Patients with prostate cancer who receive high-dose radiation treatment and also take statin drugs used to lower cholesterol have a higher chance of being cured of their cancer compared to those who don’t take these medications, according to a study presented at the American Society for Therapeutic Radiology and Oncology (ASTRO) conference in Los Angeles this week.
The retrospective study, conducted by Michael Zelefsky, MD, and colleagues at the Memorial Sloan-Kettering Cancer Center in New York City, evaluated the five- and 10-year relapse rate between men who underwent radiotherapy and took statins and those who did not take the drugs. The results demonstrated that men who take statins have a 10 percent higher chance of being cured of prostate cancer at 10 years after diagnosis (76 percent), compared with those who didn’t take statins (66 percent).
Statins are a class of drugs used to lower the cholesterol level in people with or at risk of cardiovascular disease.
The researchers also observed that the greatest benefit of statin medications was found in patients who had more aggressive or advanced forms of prostate cancer.

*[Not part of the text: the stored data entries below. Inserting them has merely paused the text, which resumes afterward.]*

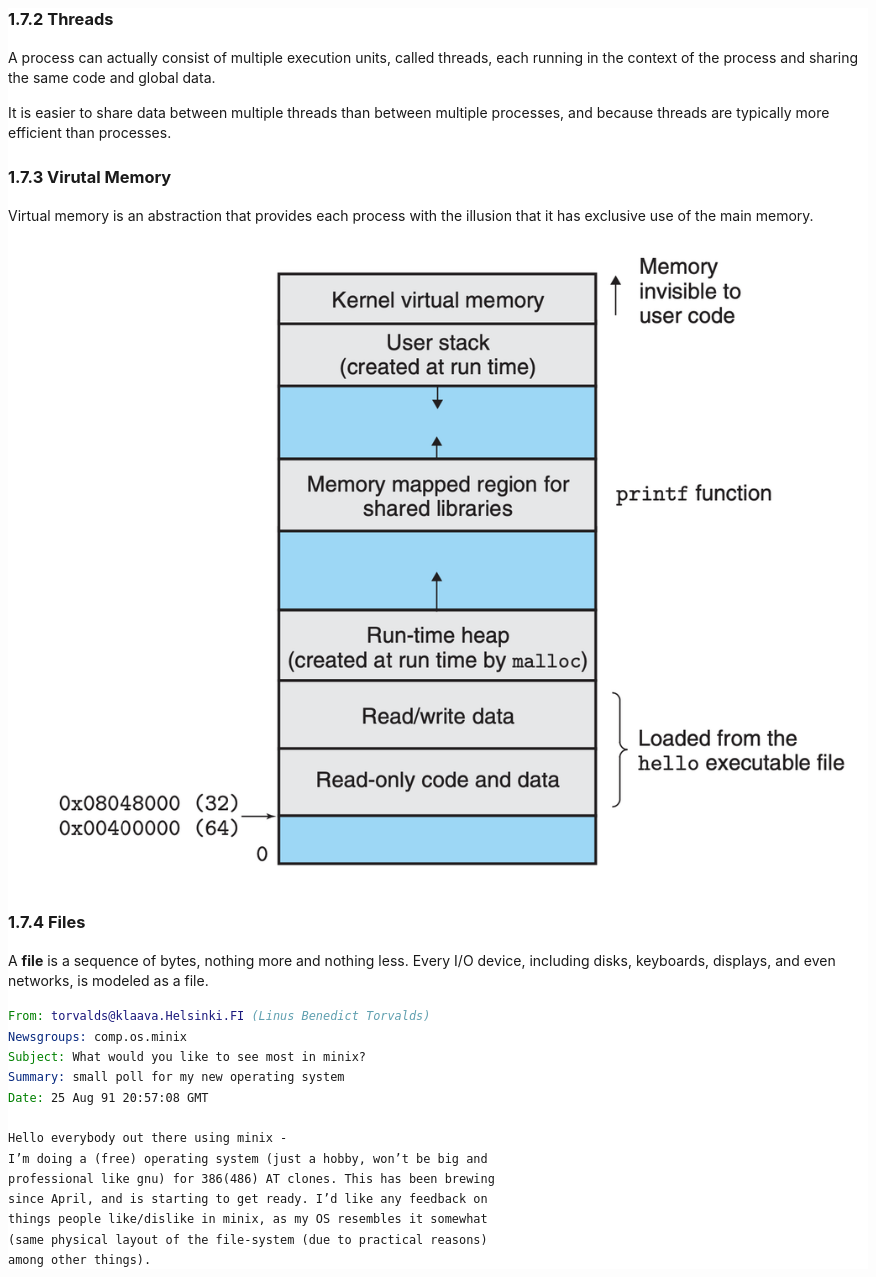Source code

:### 1.7.2 Threads
A process can actually consist of multiple execution units, called threads, each running in the context of the process and sharing the same code and global data.

It is easier to share data between multiple threads than between multiple processes, and because threads are typically more efficient than processes.

### 1.7.3 Virutal Memory
Virtual memory is an abstraction that provides each process with the illusion that it has exclusive use of the main memory.
![](../Images/CSAPP/1.7.3-process-virtual-address-space.png)

### 1.7.4 Files
A **file** is a sequence of bytes, nothing more and nothing less. Every I/O device, including disks, keyboards, displays, and even networks, is modeled as a file.

```email
From: torvalds@klaava.Helsinki.FI (Linus Benedict Torvalds)
Newsgroups: comp.os.minix
Subject: What would you like to see most in minix?
Summary: small poll for my new operating system
Date: 25 Aug 91 20:57:08 GMT

Hello everybody out there using minix -
I’m doing a (free) operating system (just a hobby, won’t be big and
professional like gnu) for 386(486) AT clones. This has been brewing
since April, and is starting to get ready. I’d like any feedback on
things people like/dislike in minix, as my OS resembles it somewhat
(same physical layout of the file-system (due to practical reasons)
among other things).
```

The research showed that men who took statins during high-dose radiation therapy had a lower rate of the cancer spreading to distant parts of the body.

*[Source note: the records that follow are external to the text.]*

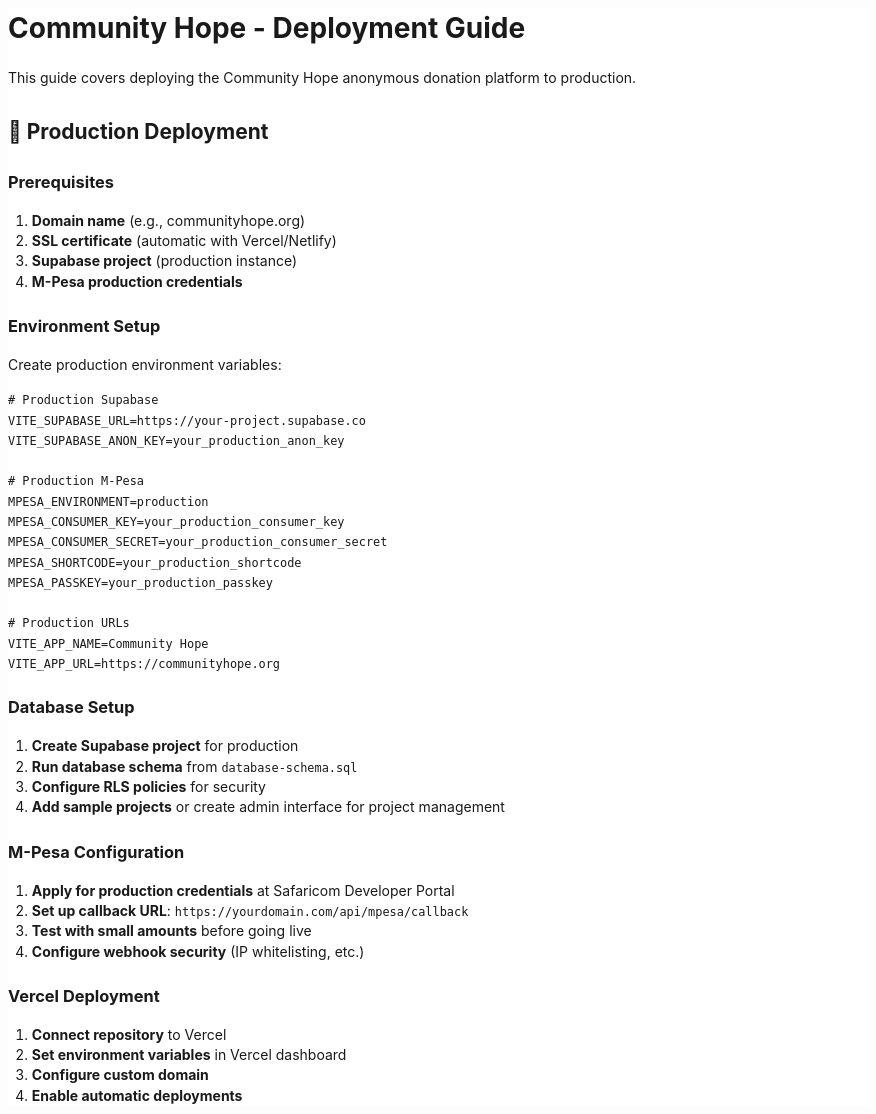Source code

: # Community Hope - Deployment Guide

This guide covers deploying the Community Hope anonymous donation platform to production.

## 🚀 Production Deployment

### Prerequisites

1. **Domain name** (e.g., communityhope.org)
2. **SSL certificate** (automatic with Vercel/Netlify)
3. **Supabase project** (production instance)
4. **M-Pesa production credentials**

### Environment Setup

Create production environment variables:

```env
# Production Supabase
VITE_SUPABASE_URL=https://your-project.supabase.co
VITE_SUPABASE_ANON_KEY=your_production_anon_key

# Production M-Pesa
MPESA_ENVIRONMENT=production
MPESA_CONSUMER_KEY=your_production_consumer_key
MPESA_CONSUMER_SECRET=your_production_consumer_secret
MPESA_SHORTCODE=your_production_shortcode
MPESA_PASSKEY=your_production_passkey

# Production URLs
VITE_APP_NAME=Community Hope
VITE_APP_URL=https://communityhope.org
```

### Database Setup

1. **Create Supabase project** for production
2. **Run database schema** from `database-schema.sql`
3. **Configure RLS policies** for security
4. **Add sample projects** or create admin interface for project management

### M-Pesa Configuration

1. **Apply for production credentials** at Safaricom Developer Portal
2. **Set up callback URL**: `https://yourdomain.com/api/mpesa/callback`
3. **Test with small amounts** before going live
4. **Configure webhook security** (IP whitelisting, etc.)

### Vercel Deployment

1. **Connect repository** to Vercel
2. **Set environment variables** in Vercel dashboard
3. **Configure custom domain**
4. **Enable automatic deployments**
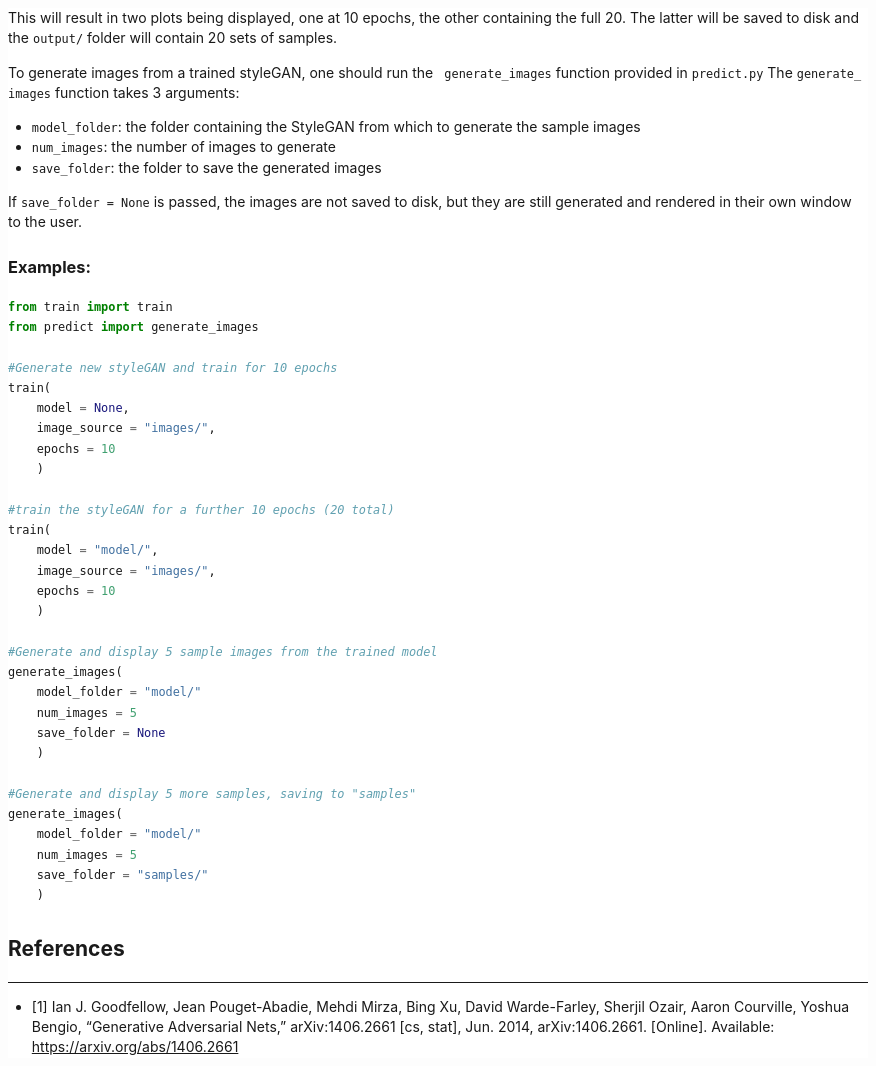 This will result in two plots being displayed, one at 10 epochs, the other containing the full 20. The latter will be saved to disk and the `output/` folder will contain 20 sets of samples.


To generate images from a trained styleGAN, one should run the ` generate_images` function provided in `predict.py`
The `generate_images` function takes 3 arguments:
 - `model_folder`: the folder containing the StyleGAN from which to generate the sample images
 - `num_images`: the number of images to generate
 - `save_folder`: the folder to save the generated images

 If `save_folder = None` is passed, the images are not saved to disk, but they are still generated and rendered in their own window to the user.
### Examples:
```python
from train import train
from predict import generate_images

#Generate new styleGAN and train for 10 epochs
train( 
    model = None, 
    image_source = "images/", 
    epochs = 10
    )

#train the styleGAN for a further 10 epochs (20 total)
train( 
    model = "model/", 
    image_source = "images/", 
    epochs = 10
    )

#Generate and display 5 sample images from the trained model
generate_images(
    model_folder = "model/"
    num_images = 5
    save_folder = None
    )

#Generate and display 5 more samples, saving to "samples"
generate_images(
    model_folder = "model/"
    num_images = 5
    save_folder = "samples/"
    )
```
## References
---

- [1] Ian J. Goodfellow, Jean Pouget-Abadie, Mehdi Mirza, Bing Xu, David Warde-Farley, Sherjil Ozair, Aaron Courville, Yoshua Bengio, “Generative Adversarial Nets,” arXiv:1406.2661 [cs, stat], Jun. 2014, arXiv:1406.2661. [Online]. Available: https://arxiv.org/abs/1406.2661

“We were, indeed, surprised by the findings that statins used by these patients for other conditions was shown to improve the effectiveness of radiation treatment in killing prostate cancer cells,” said Zelefsky. “The use of statins during radiation may also be effective in the treatment of other types of cancer. However, more studies are necessary to explore the association between statins and radiation treatment in curing cancers.”
The research involved nearly 900 men treated with high-dose radiation therapy for prostate cancer, some of whom were also taking statin drugs, from January 1995 to July 2000.